[Collected data entries]
-*-*-
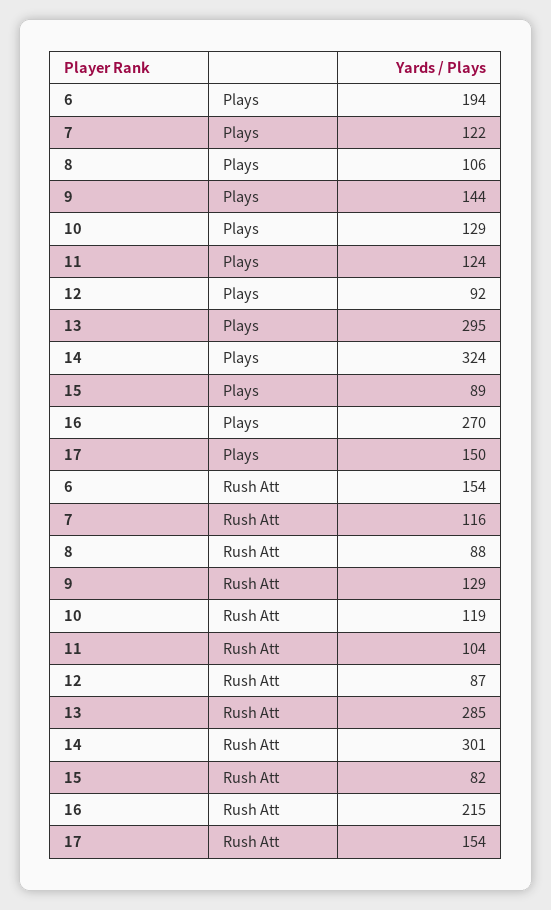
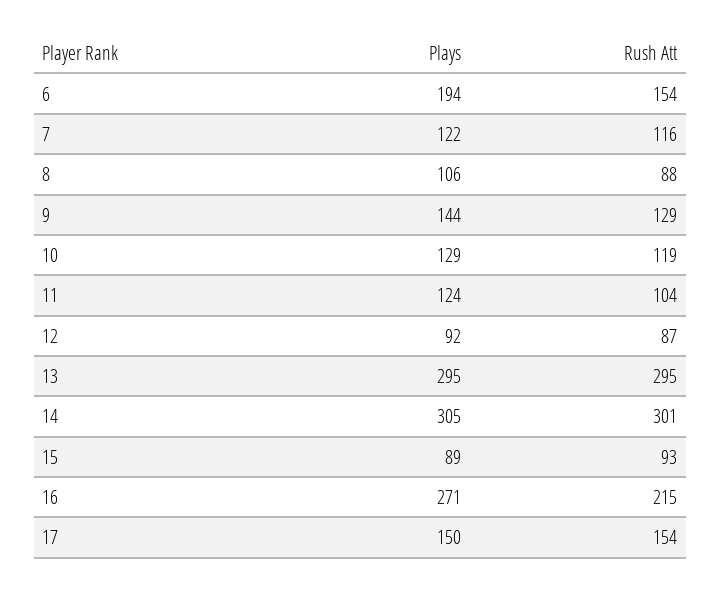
  {
    "6": {
      "Plays": 194,
      "Rush Att": 154
    },
    "7": {
      "Plays": 122,
      "Rush Att": 116
    },
    "8": {
      "Plays": 106,
      "Rush Att": 88
    },
    "9": {
      "Plays": 144,
      "Rush Att": 129
    },
    "10": {
      "Plays": 129,
      "Rush Att": 119
    },
    "11": {
      "Plays": 124,
      "Rush Att": 104
    },
    "12": {
      "Plays": 92,
      "Rush Att": 87
    },
    "13": {
      "Plays": 295,
-     "Rush Att": 285
+     "Rush Att": 295
    },
    "14": {
-     "Plays": 324,
+     "Plays": 305,
      "Rush Att": 301
    },
    "15": {
      "Plays": 89,
-     "Rush Att": 82
+     "Rush Att": 93
    },
    "16": {
-     "Plays": 270,
+     "Plays": 271,
      "Rush Att": 215
    },
    "17": {
      "Plays": 150,
      "Rush Att": 154
    }
  }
-*-*-
TASK TO COMPLETE: All that is needed is the data above, repeated exactly, without the pictures.

RESPONSE BOX:
  {
    "6": {
      "Plays": 194,
      "Rush Att": 154
    },
    "7": {
      "Plays": 122,
      "Rush Att": 116
    },
    "8": {
      "Plays": 106,
      "Rush Att": 88
    },
    "9": {
      "Plays": 144,
      "Rush Att": 129
    },
    "10": {
      "Plays": 129,
      "Rush Att": 119
    },
    "11": {
      "Plays": 124,
      "Rush Att": 104
    },
    "12": {
      "Plays": 92,
      "Rush Att": 87
    },
    "13": {
      "Plays": 295,
-     "Rush Att": 285
+     "Rush Att": 295
    },
    "14": {
-     "Plays": 324,
+     "Plays": 305,
      "Rush Att": 301
    },
    "15": {
      "Plays": 89,
-     "Rush Att": 82
+     "Rush Att": 93
    },
    "16": {
-     "Plays": 270,
+     "Plays": 271,
      "Rush Att": 215
    },
    "17": {
      "Plays": 150,
      "Rush Att": 154
    }
  }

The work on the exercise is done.